Metformin can cross the placenta and has been found in the fetal circulation [43]. It is used for different clinical conditions and reduces insulin resistance. A study using metformin treatment for GDM showed that insulin resistance decreased in blood samples at term compared with baseline [44]. The use of metformin in women with polycystic ovary syndrome (PCO) before conception and during pregnancy reduced serum insulin, insulin resistance and insulin secretion [45]. Several studies have focused on the outcome of offspring from pregnancies treated with metformin. These found no apparent reason for concern on short-term [46,47,48], or long-term, effects of fetal exposure to metformin [49,50,51]. In our study, there were no differences in neonatal weight between normal and m-GDM pregnancies; however, the gestational age of the latter was >39 weeks. We did find that m-GDM placentas presented stable expression of occludin gene and protein levels. These results suggest a regulatory effect of metformin over occludin expression in GDM pregnancies but further investigation is required to determine the underlying mechanism.

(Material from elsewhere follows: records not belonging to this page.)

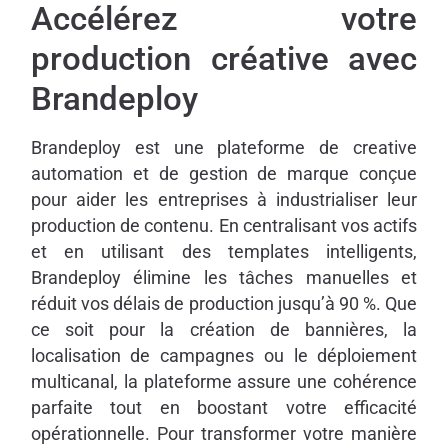
Accélérez votre
production créative avec
Brandeploy
Brandeploy est une plateforme de creative
automation et de gestion de marque conçue
pour aider les entreprises à industrialiser leur
production de contenu. En centralisant vos actifs
et en utilisant des templates intelligents,
Brandeploy élimine les tâches manuelles et
réduit vos délais de production jusqu’à 90 %. Que
ce soit pour la création de bannières, la
localisation de campagnes ou le déploiement
multicanal, la plateforme assure une cohérence
parfaite tout en boostant votre efficacité
opérationnelle. Pour transformer votre manière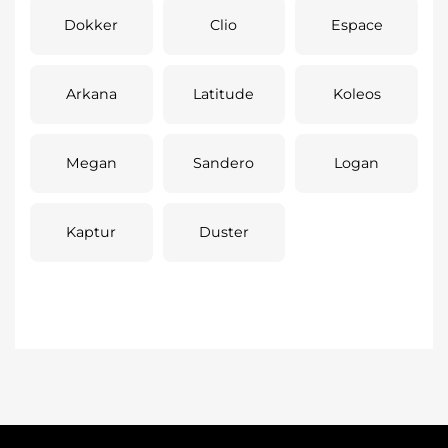
Dokker
Clio
Espace
Arkana
Latitude
Koleos
Megan
Sandero
Logan
Kaptur
Duster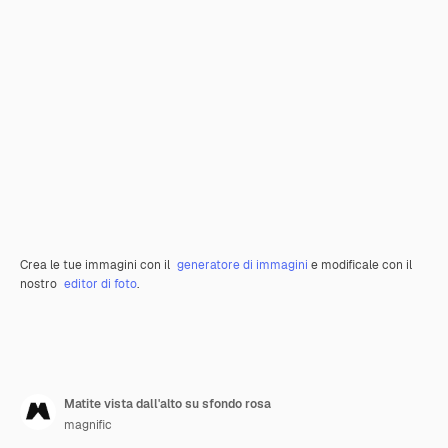
Crea le tue immagini con il
generatore di immagini
e modificale con il
nostro
editor di foto
.
Matite vista dall'alto su sfondo rosa
magnific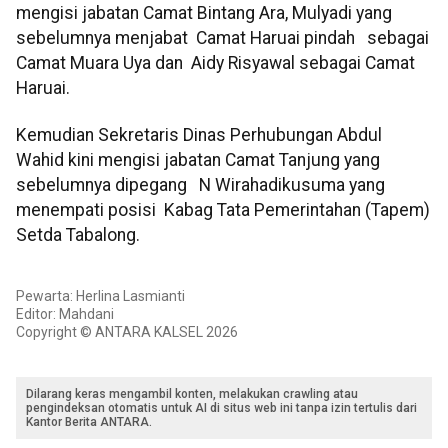
mengisi jabatan Camat Bintang Ara, Mulyadi yang
sebelumnya menjabat Camat Haruai pindah sebagai
Camat Muara Uya dan Aidy Risyawal sebagai Camat
Haruai.
Kemudian Sekretaris Dinas Perhubungan Abdul
Wahid kini mengisi jabatan Camat Tanjung yang
sebelumnya dipegang N Wirahadikusuma yang
menempati posisi Kabag Tata Pemerintahan (Tapem)
Setda Tabalong.
Pewarta: Herlina Lasmianti
Editor: Mahdani
Copyright © ANTARA KALSEL 2026
Dilarang keras mengambil konten, melakukan crawling atau
pengindeksan otomatis untuk AI di situs web ini tanpa izin tertulis dari
Kantor Berita ANTARA.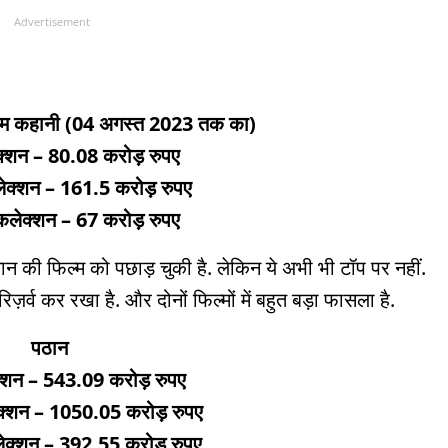
Advertisement
रेम कहानी (04 अगस्त 2023 तक का)
ेक्शन – 80.08 करोड़ रुपए
कलेक्शन – 161.5 करोड़ रुपए
लेक्शन – 67 करोड़ रुपए
ान की फिल्म को पछाड़ चुकी है. लेकिन ये अभी भी टॉप पर नहीं.
 रिज़र्व कर रखा है. और दोनों फिल्मों में बहुत बड़ा फासला है.
पठान
क्शन – 543.09 करोड़ रुपए
लेक्शन – 1050.05 करोड़ रुपए
क्शन – 392.55 करोड़ रुपए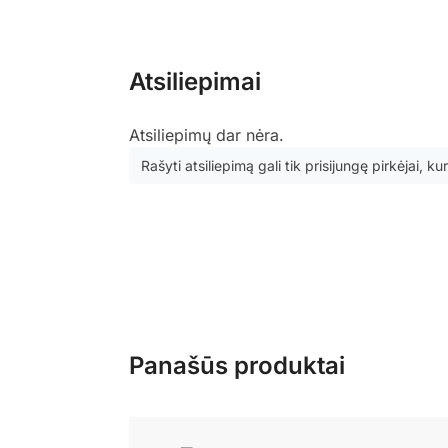
Atsiliepimai
Atsiliepimų dar nėra.
Rašyti atsiliepimą gali tik prisijungę pirkėjai, kur
Panašūs produktai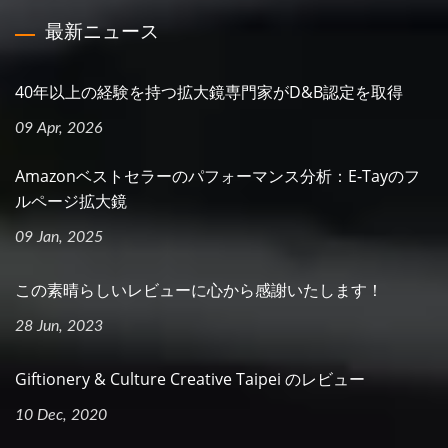
最新ニュース
40年以上の経験を持つ拡大鏡専門家がD&B認定を取得
09 Apr, 2026
Amazonベストセラーのパフォーマンス分析：E-Tayのフ
ルページ拡大鏡
09 Jan, 2025
この素晴らしいレビューに心から感謝いたします！
28 Jun, 2023
Giftionery & Culture Creative Taipei のレビュー
10 Dec, 2020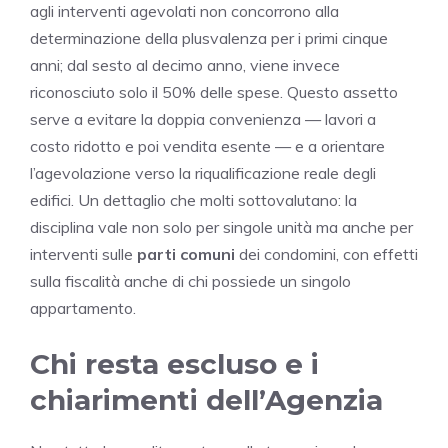
agli interventi agevolati non concorrono alla
determinazione della plusvalenza per i primi cinque
anni; dal sesto al decimo anno, viene invece
riconosciuto solo il 50% delle spese. Questo assetto
serve a evitare la doppia convenienza — lavori a
costo ridotto e poi vendita esente — e a orientare
l’agevolazione verso la riqualificazione reale degli
edifici. Un dettaglio che molti sottovalutano: la
disciplina vale non solo per singole unità ma anche per
interventi sulle
parti comuni
dei condomini, con effetti
sulla fiscalità anche di chi possiede un singolo
appartamento.
Chi resta escluso e i
chiarimenti dell’Agenzia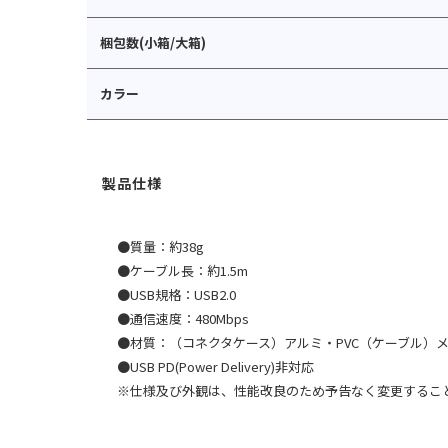
梱包数(小箱/大箱)
カラー
●質量：約38g
●ケーブル長：約1.5m
●USB規格：USB2.0
●通信速度：480Mbps
●材質：（コネクタケース）アルミ・PVC（ケーブル）
●USB PD(Power Delivery)非対応
※仕様及び外観は、性能改良のため予告なく変更するこ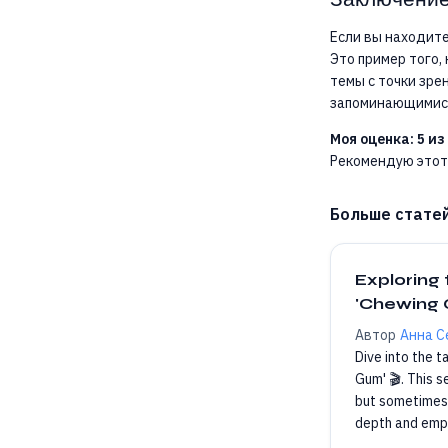
Если вы находите
Это пример того,
темы с точки зр
запоминающимися
Моя оценка: 5 из 
Рекомендую этот 
Больше стате
Exploring 
'Chewing 
Автор
Анна С
Dive into the 
Gum' 🎬. This 
but sometimes 
depth and emp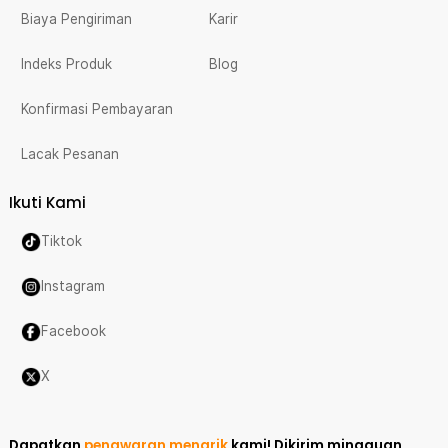
Biaya Pengiriman
Karir
Indeks Produk
Blog
Konfirmasi Pembayaran
Lacak Pesanan
Ikuti Kami
Tiktok
Instagram
Facebook
X
Dapatkan
penawaran menarik
kami!
Dikirim mingguan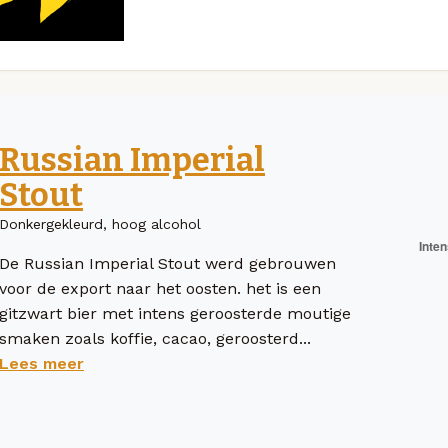
Russian Imperial
Stout
Donkergekleurd, hoog alcohol
De Russian Imperial Stout werd gebrouwen
voor de export naar het oosten. het is een
gitzwart bier met intens geroosterde moutige
smaken zoals koffie, cacao, geroosterd...
Lees meer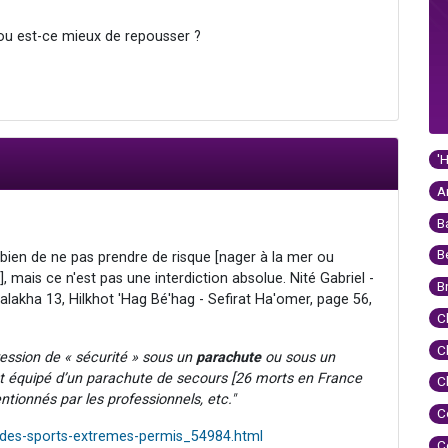
ou est-ce mieux de repousser ?
'
A
B
B
t bien de ne pas prendre de risque [nager à la mer ou
], mais ce n'est pas une interdiction absolue. Nité Gabriel -
B
alakha 13, Hilkhot 'Hag Bé'hag - Sefirat Ha'omer, page 56,
C
C
ression de « sécurité » sous un
parachute
ou sous un
st équipé d’un parachute de secours [26 morts en France
C
ntionnés par les professionnels, etc."
C
-des-sports-extremes-permis_54984.html
C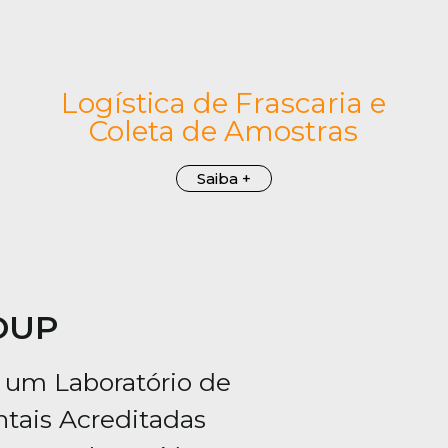
Logística de Frascaria e
Coleta de Amostras
Saiba +
OUP
 um Laboratório de
tais Acreditadas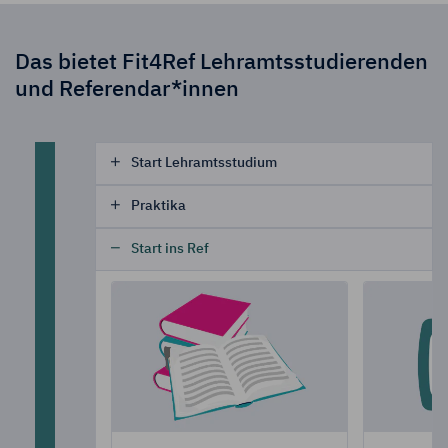
Das bietet Fit4Ref Lehramtsstudierenden
und Referendar*innen
Start Lehramtsstudium
Praktika
Start ins Ref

In conclusion, feto-placental vessels from pregnancies complicated with d-GDM allow the extravasation of normally restricted macromolecules. Beyond phosphorylation of junctional molecules, loss of junctional occludin may be, in part, due to the downregulation of occludin expression and decreased localisation to tight junctions, altered splicing and elevated miR-181a-5p expression. These effects were only visible in the d-GDM group; treatment with metformin appeared to normalise the effects. Our study suggests that lifestyle changes (diet and exercise) in GDM may not be enough to prevent alterations in the expression of occludin and the endothelial barrier integrity. Moreover, these placental changes may be reflecting impaired vascular barrier function in the offspring and their increased vulnerability to inflammatory insults.